@Kevin & @DiapDealer...I've got the epub_zip_up_book_contents() working in the plugin and when it converts the Polish ebook -- Brassia Grim -- to epub, the epub is exactly the same as before -- the file names displayed in the epub in Sigil's Book Browser are DOS Latin and not in UTF8 encoding showing Polish characters. The contents.xhtml toc items are also exactly the same as before.
I must also add that at no point in my plugin app do I handle read/writes to and from files in anything else but UTF8.
And in my desperate trawlings for more information about zip files on the internet I stumbled across what might be a rather large gorilla in the room.
I found out that the Windows NTFS file system(used on Windows 7, 8 & 10) uses UTF16 for all file names.

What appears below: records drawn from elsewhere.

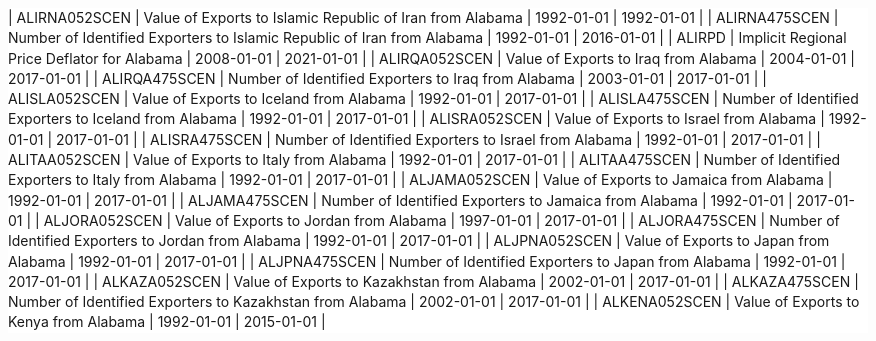 | ALIRNA052SCEN        | Value of Exports to Islamic Republic of Iran from Alabama                                                                                                                                                                  | 1992-01-01          | 1992-01-01        |
| ALIRNA475SCEN        | Number of Identified Exporters to Islamic Republic of Iran from Alabama                                                                                                                                                    | 1992-01-01          | 2016-01-01        |
| ALIRPD               | Implicit Regional Price Deflator for Alabama                                                                                                                                                                               | 2008-01-01          | 2021-01-01        |
| ALIRQA052SCEN        | Value of Exports to Iraq from Alabama                                                                                                                                                                                      | 2004-01-01          | 2017-01-01        |
| ALIRQA475SCEN        | Number of Identified Exporters to Iraq from Alabama                                                                                                                                                                        | 2003-01-01          | 2017-01-01        |
| ALISLA052SCEN        | Value of Exports to Iceland from Alabama                                                                                                                                                                                   | 1992-01-01          | 2017-01-01        |
| ALISLA475SCEN        | Number of Identified Exporters to Iceland from Alabama                                                                                                                                                                     | 1992-01-01          | 2017-01-01        |
| ALISRA052SCEN        | Value of Exports to Israel from Alabama                                                                                                                                                                                    | 1992-01-01          | 2017-01-01        |
| ALISRA475SCEN        | Number of Identified Exporters to Israel from Alabama                                                                                                                                                                      | 1992-01-01          | 2017-01-01        |
| ALITAA052SCEN        | Value of Exports to Italy from Alabama                                                                                                                                                                                     | 1992-01-01          | 2017-01-01        |
| ALITAA475SCEN        | Number of Identified Exporters to Italy from Alabama                                                                                                                                                                       | 1992-01-01          | 2017-01-01        |
| ALJAMA052SCEN        | Value of Exports to Jamaica from Alabama                                                                                                                                                                                   | 1992-01-01          | 2017-01-01        |
| ALJAMA475SCEN        | Number of Identified Exporters to Jamaica from Alabama                                                                                                                                                                     | 1992-01-01          | 2017-01-01        |
| ALJORA052SCEN        | Value of Exports to Jordan from Alabama                                                                                                                                                                                    | 1997-01-01          | 2017-01-01        |
| ALJORA475SCEN        | Number of Identified Exporters to Jordan from Alabama                                                                                                                                                                      | 1992-01-01          | 2017-01-01        |
| ALJPNA052SCEN        | Value of Exports to Japan from Alabama                                                                                                                                                                                     | 1992-01-01          | 2017-01-01        |
| ALJPNA475SCEN        | Number of Identified Exporters to Japan from Alabama                                                                                                                                                                       | 1992-01-01          | 2017-01-01        |
| ALKAZA052SCEN        | Value of Exports to Kazakhstan from Alabama                                                                                                                                                                                | 2002-01-01          | 2017-01-01        |
| ALKAZA475SCEN        | Number of Identified Exporters to Kazakhstan from Alabama                                                                                                                                                                  | 2002-01-01          | 2017-01-01        |
| ALKENA052SCEN        | Value of Exports to Kenya from Alabama                                                                                                                                                                                     | 1992-01-01          | 2015-01-01        |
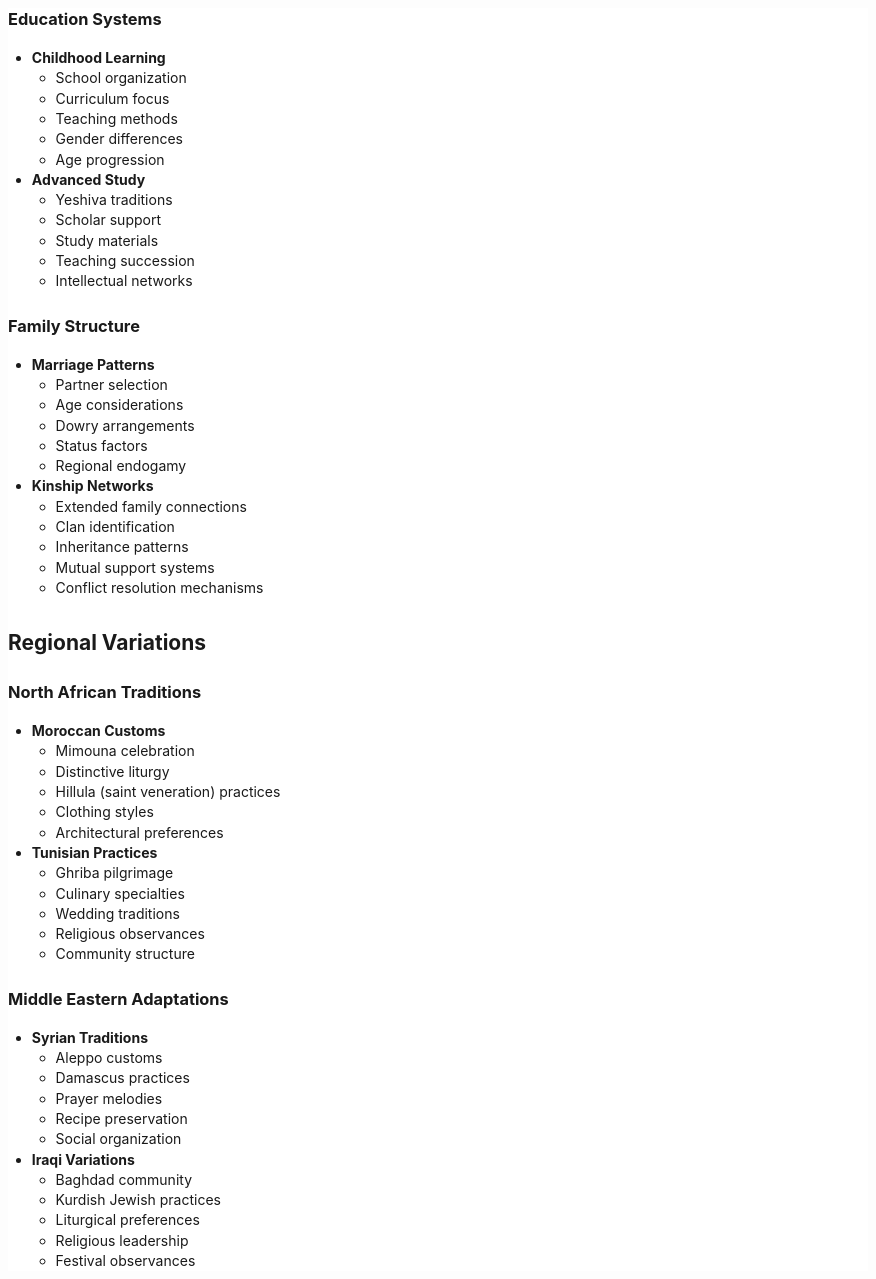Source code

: ### Education Systems

- **Childhood Learning**
  - School organization
  - Curriculum focus
  - Teaching methods
  - Gender differences
  - Age progression
- **Advanced Study**
  - Yeshiva traditions
  - Scholar support
  - Study materials
  - Teaching succession
  - Intellectual networks

### Family Structure

- **Marriage Patterns**
  - Partner selection
  - Age considerations
  - Dowry arrangements
  - Status factors
  - Regional endogamy
- **Kinship Networks**
  - Extended family connections
  - Clan identification
  - Inheritance patterns
  - Mutual support systems
  - Conflict resolution mechanisms

## Regional Variations

### North African Traditions

- **Moroccan Customs**
  - Mimouna celebration
  - Distinctive liturgy
  - Hillula (saint veneration) practices
  - Clothing styles
  - Architectural preferences
- **Tunisian Practices**
  - Ghriba pilgrimage
  - Culinary specialties
  - Wedding traditions
  - Religious observances
  - Community structure

### Middle Eastern Adaptations

- **Syrian Traditions**
  - Aleppo customs
  - Damascus practices
  - Prayer melodies
  - Recipe preservation
  - Social organization
- **Iraqi Variations**
  - Baghdad community
  - Kurdish Jewish practices
  - Liturgical preferences
  - Religious leadership
  - Festival observances
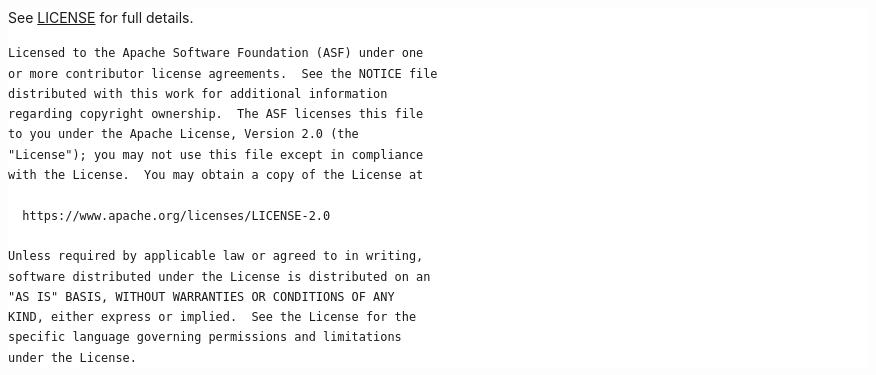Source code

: See [LICENSE](LICENSE) for full details.

    Licensed to the Apache Software Foundation (ASF) under one
    or more contributor license agreements.  See the NOTICE file
    distributed with this work for additional information
    regarding copyright ownership.  The ASF licenses this file
    to you under the Apache License, Version 2.0 (the
    "License"); you may not use this file except in compliance
    with the License.  You may obtain a copy of the License at

      https://www.apache.org/licenses/LICENSE-2.0

    Unless required by applicable law or agreed to in writing,
    software distributed under the License is distributed on an
    "AS IS" BASIS, WITHOUT WARRANTIES OR CONDITIONS OF ANY
    KIND, either express or implied.  See the License for the
    specific language governing permissions and limitations
    under the License.


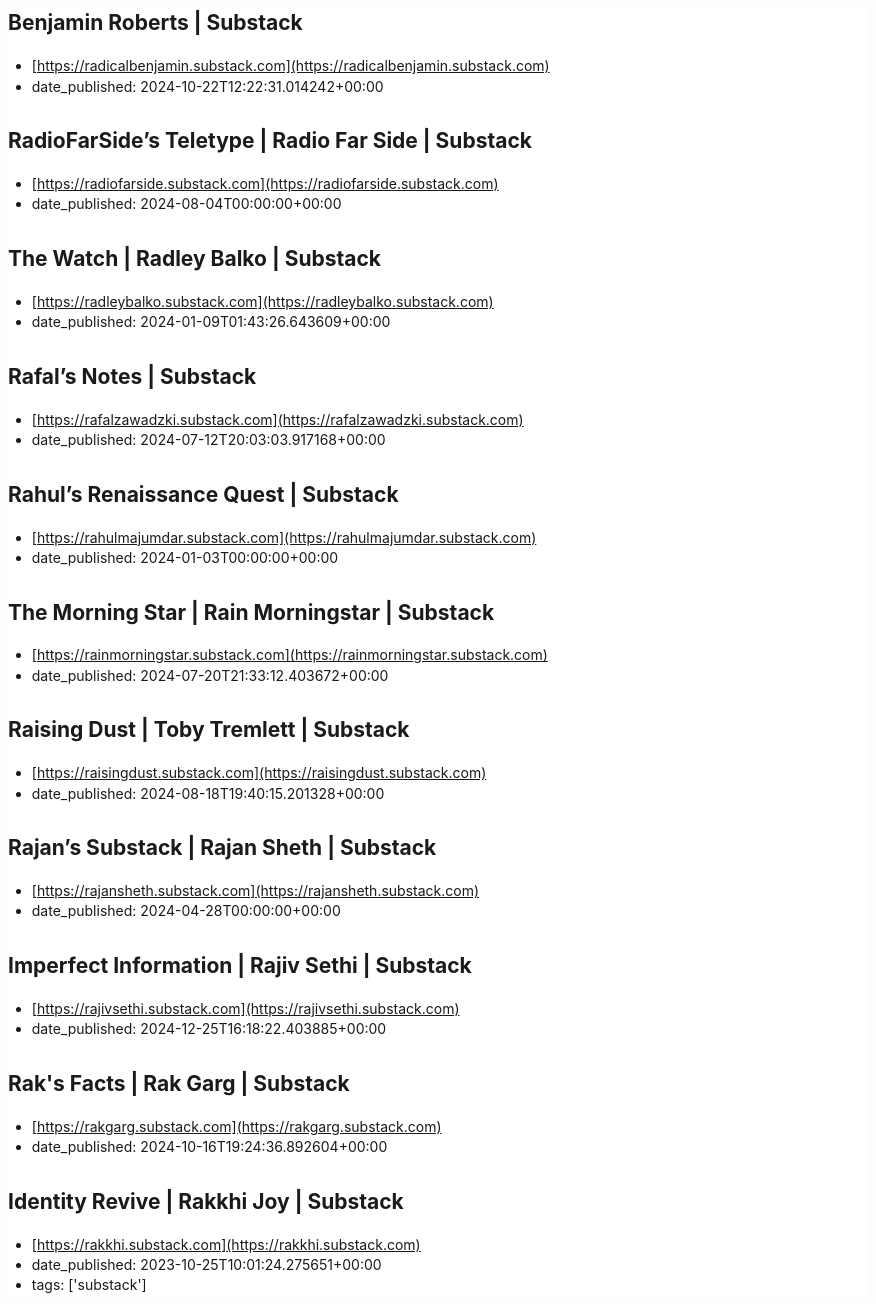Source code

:  ## Benjamin Roberts | Substack
 - [https://radicalbenjamin.substack.com](https://radicalbenjamin.substack.com)
 - date_published: 2024-10-22T12:22:31.014242+00:00

 ## RadioFarSide’s Teletype | Radio Far Side | Substack
 - [https://radiofarside.substack.com](https://radiofarside.substack.com)
 - date_published: 2024-08-04T00:00:00+00:00

 ## The Watch | Radley Balko | Substack
 - [https://radleybalko.substack.com](https://radleybalko.substack.com)
 - date_published: 2024-01-09T01:43:26.643609+00:00

 ## Rafal’s Notes | Substack
 - [https://rafalzawadzki.substack.com](https://rafalzawadzki.substack.com)
 - date_published: 2024-07-12T20:03:03.917168+00:00

 ## Rahul’s Renaissance Quest  | Substack
 - [https://rahulmajumdar.substack.com](https://rahulmajumdar.substack.com)
 - date_published: 2024-01-03T00:00:00+00:00

 ## The Morning Star | Rain Morningstar | Substack
 - [https://rainmorningstar.substack.com](https://rainmorningstar.substack.com)
 - date_published: 2024-07-20T21:33:12.403672+00:00

 ## Raising Dust  | Toby Tremlett | Substack
 - [https://raisingdust.substack.com](https://raisingdust.substack.com)
 - date_published: 2024-08-18T19:40:15.201328+00:00

 ## Rajan’s Substack | Rajan Sheth | Substack
 - [https://rajansheth.substack.com](https://rajansheth.substack.com)
 - date_published: 2024-04-28T00:00:00+00:00

 ## Imperfect Information | Rajiv Sethi | Substack
 - [https://rajivsethi.substack.com](https://rajivsethi.substack.com)
 - date_published: 2024-12-25T16:18:22.403885+00:00

 ## Rak's Facts | Rak Garg | Substack
 - [https://rakgarg.substack.com](https://rakgarg.substack.com)
 - date_published: 2024-10-16T19:24:36.892604+00:00

 ## Identity Revive | Rakkhi Joy | Substack
 - [https://rakkhi.substack.com](https://rakkhi.substack.com)
 - date_published: 2023-10-25T10:01:24.275651+00:00
 - tags: ['substack']
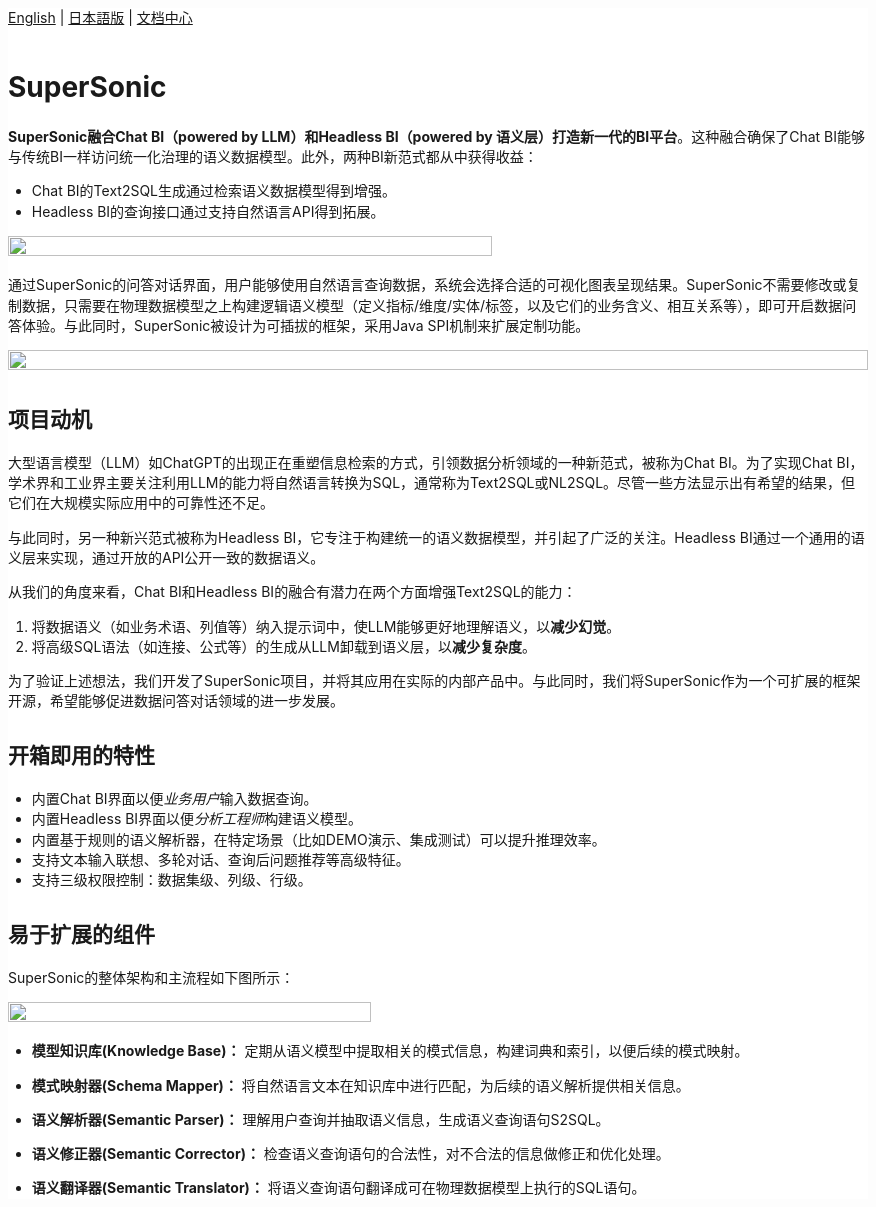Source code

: [English](README.md) | [日本語版](README_JP.md) | [文档中心](https://supersonicbi.github.io/)

# SuperSonic

**SuperSonic融合Chat BI（powered by LLM）和Headless BI（powered by 语义层）打造新一代的BI平台**。这种融合确保了Chat BI能够与传统BI一样访问统一化治理的语义数据模型。此外，两种BI新范式都从中获得收益：

- Chat BI的Text2SQL生成通过检索语义数据模型得到增强。
- Headless BI的查询接口通过支持自然语言API得到拓展。

<img src="https://github.com/supersonicbi/supersonic-website/blob/main/static/img/supersonic_ideas.png" height="75%" width="75%" />

通过SuperSonic的问答对话界面，用户能够使用自然语言查询数据，系统会选择合适的可视化图表呈现结果。SuperSonic不需要修改或复制数据，只需要在物理数据模型之上构建逻辑语义模型（定义指标/维度/实体/标签，以及它们的业务含义、相互关系等），即可开启数据问答体验。与此同时，SuperSonic被设计为可插拔的框架，采用Java SPI机制来扩展定制功能。

<img src="https://github.com/supersonicbi/supersonic-website/blob/main/static/img/supersonic_demo.gif" height="100%" width="100%" />

## 项目动机

大型语言模型（LLM）如ChatGPT的出现正在重塑信息检索的方式，引领数据分析领域的一种新范式，被称为Chat BI。为了实现Chat BI，学术界和工业界主要关注利用LLM的能力将自然语言转换为SQL，通常称为Text2SQL或NL2SQL。尽管一些方法显示出有希望的结果，但它们在大规模实际应用中的可靠性还不足。

与此同时，另一种新兴范式被称为Headless BI，它专注于构建统一的语义数据模型，并引起了广泛的关注。Headless BI通过一个通用的语义层来实现，通过开放的API公开一致的数据语义。

从我们的角度来看，Chat BI和Headless BI的融合有潜力在两个方面增强Text2SQL的能力：

1. 将数据语义（如业务术语、列值等）纳入提示词中，使LLM能够更好地理解语义，以**减少幻觉**。
2. 将高级SQL语法（如连接、公式等）的生成从LLM卸载到语义层，以**减少复杂度**。

为了验证上述想法，我们开发了SuperSonic项目，并将其应用在实际的内部产品中。与此同时，我们将SuperSonic作为一个可扩展的框架开源，希望能够促进数据问答对话领域的进一步发展。

## 开箱即用的特性

- 内置Chat BI界面以便*业务用户*输入数据查询。
- 内置Headless BI界面以便*分析工程师*构建语义模型。
- 内置基于规则的语义解析器，在特定场景（比如DEMO演示、集成测试）可以提升推理效率。
- 支持文本输入联想、多轮对话、查询后问题推荐等高级特征。
- 支持三级权限控制：数据集级、列级、行级。

## 易于扩展的组件

SuperSonic的整体架构和主流程如下图所示：

<img src="https://github.com/supersonicbi/supersonic-website/blob/main/static/img/supersonic_components.png" height="65%" width="65%" /> 

- **模型知识库(Knowledge Base)：** 定期从语义模型中提取相关的模式信息，构建词典和索引，以便后续的模式映射。

- **模式映射器(Schema Mapper)：** 将自然语言文本在知识库中进行匹配，为后续的语义解析提供相关信息。

- **语义解析器(Semantic Parser)：** 理解用户查询并抽取语义信息，生成语义查询语句S2SQL。

- **语义修正器(Semantic Corrector)：** 检查语义查询语句的合法性，对不合法的信息做修正和优化处理。

- **语义翻译器(Semantic Translator)：** 将语义查询语句翻译成可在物理数据模型上执行的SQL语句。
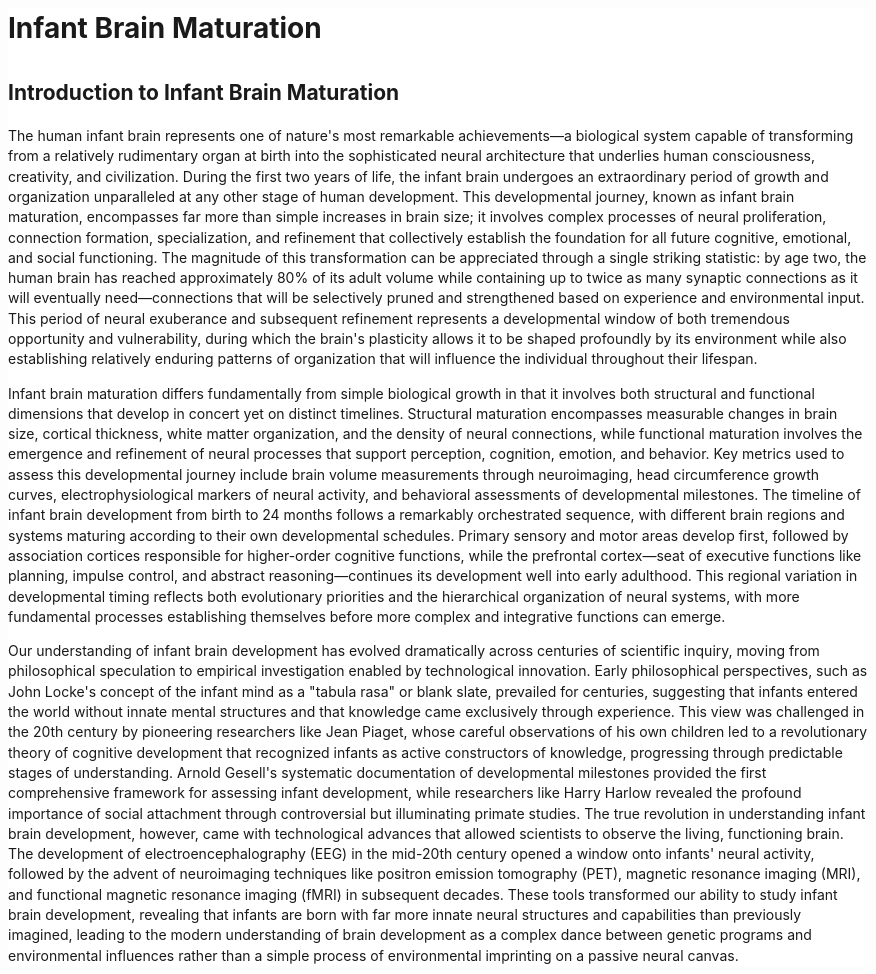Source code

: 
# Infant Brain Maturation

## Introduction to Infant Brain Maturation

The human infant brain represents one of nature's most remarkable achievements—a biological system capable of transforming from a relatively rudimentary organ at birth into the sophisticated neural architecture that underlies human consciousness, creativity, and civilization. During the first two years of life, the infant brain undergoes an extraordinary period of growth and organization unparalleled at any other stage of human development. This developmental journey, known as infant brain maturation, encompasses far more than simple increases in brain size; it involves complex processes of neural proliferation, connection formation, specialization, and refinement that collectively establish the foundation for all future cognitive, emotional, and social functioning. The magnitude of this transformation can be appreciated through a single striking statistic: by age two, the human brain has reached approximately 80% of its adult volume while containing up to twice as many synaptic connections as it will eventually need—connections that will be selectively pruned and strengthened based on experience and environmental input. This period of neural exuberance and subsequent refinement represents a developmental window of both tremendous opportunity and vulnerability, during which the brain's plasticity allows it to be shaped profoundly by its environment while also establishing relatively enduring patterns of organization that will influence the individual throughout their lifespan.

Infant brain maturation differs fundamentally from simple biological growth in that it involves both structural and functional dimensions that develop in concert yet on distinct timelines. Structural maturation encompasses measurable changes in brain size, cortical thickness, white matter organization, and the density of neural connections, while functional maturation involves the emergence and refinement of neural processes that support perception, cognition, emotion, and behavior. Key metrics used to assess this developmental journey include brain volume measurements through neuroimaging, head circumference growth curves, electrophysiological markers of neural activity, and behavioral assessments of developmental milestones. The timeline of infant brain development from birth to 24 months follows a remarkably orchestrated sequence, with different brain regions and systems maturing according to their own developmental schedules. Primary sensory and motor areas develop first, followed by association cortices responsible for higher-order cognitive functions, while the prefrontal cortex—seat of executive functions like planning, impulse control, and abstract reasoning—continues its development well into early adulthood. This regional variation in developmental timing reflects both evolutionary priorities and the hierarchical organization of neural systems, with more fundamental processes establishing themselves before more complex and integrative functions can emerge.

Our understanding of infant brain development has evolved dramatically across centuries of scientific inquiry, moving from philosophical speculation to empirical investigation enabled by technological innovation. Early philosophical perspectives, such as John Locke's concept of the infant mind as a "tabula rasa" or blank slate, prevailed for centuries, suggesting that infants entered the world without innate mental structures and that knowledge came exclusively through experience. This view was challenged in the 20th century by pioneering researchers like Jean Piaget, whose careful observations of his own children led to a revolutionary theory of cognitive development that recognized infants as active constructors of knowledge, progressing through predictable stages of understanding. Arnold Gesell's systematic documentation of developmental milestones provided the first comprehensive framework for assessing infant development, while researchers like Harry Harlow revealed the profound importance of social attachment through controversial but illuminating primate studies. The true revolution in understanding infant brain development, however, came with technological advances that allowed scientists to observe the living, functioning brain. The development of electroencephalography (EEG) in the mid-20th century opened a window onto infants' neural activity, followed by the advent of neuroimaging techniques like positron emission tomography (PET), magnetic resonance imaging (MRI), and functional magnetic resonance imaging (fMRI) in subsequent decades. These tools transformed our ability to study infant brain development, revealing that infants are born with far more innate neural structures and capabilities than previously imagined, leading to the modern understanding of brain development as a complex dance between genetic programs and environmental influences rather than a simple process of environmental imprinting on a passive neural canvas.
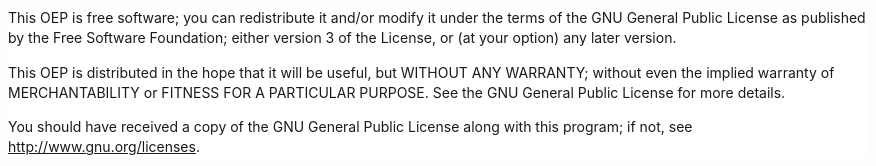 This OEP is free software; you can redistribute it and/or modify it under the terms of the GNU General Public License as published by the Free Software Foundation; either version 3 of the License, or (at your option) any later version.

This OEP is distributed in the hope that it will be useful, but WITHOUT ANY WARRANTY; without even the implied warranty of MERCHANTABILITY or FITNESS FOR A PARTICULAR PURPOSE. See the GNU General Public License for more details.

You should have received a copy of the GNU General Public License along with this program; if not, see http://www.gnu.org/licenses.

So here's another question:
Can python's ZipInfo object and flag bits be set to allow a UTF16 NTFS file name to be added to a zip file as UTF8? Or will the UTF16 filename automatically always revert to DOS Latin encoding instead in the zip archive? I'm asking this question because when I checked WinRaR's ability to change internal file name encoding by going to Options > Name Encoding in the app, there was no UTF16 option -- only UTF8.
Lastly, I'm quite open and willing to believe that python's ZipFile module can convert and store UTF8 file names, but as yet I have seen no evidence of this happening either in my module or after using the epub_zip_up_book_contents() function from the PLugin Framework. It also hasn't helped that Python's documentation appears to be absolutely nil concerning proper detailed descriptions of what the zipinfo flag bits do and how to use them. I'm now off to try and perhaps find some decent and reliable flag bit code from Nullege or Git Hub and the like.
|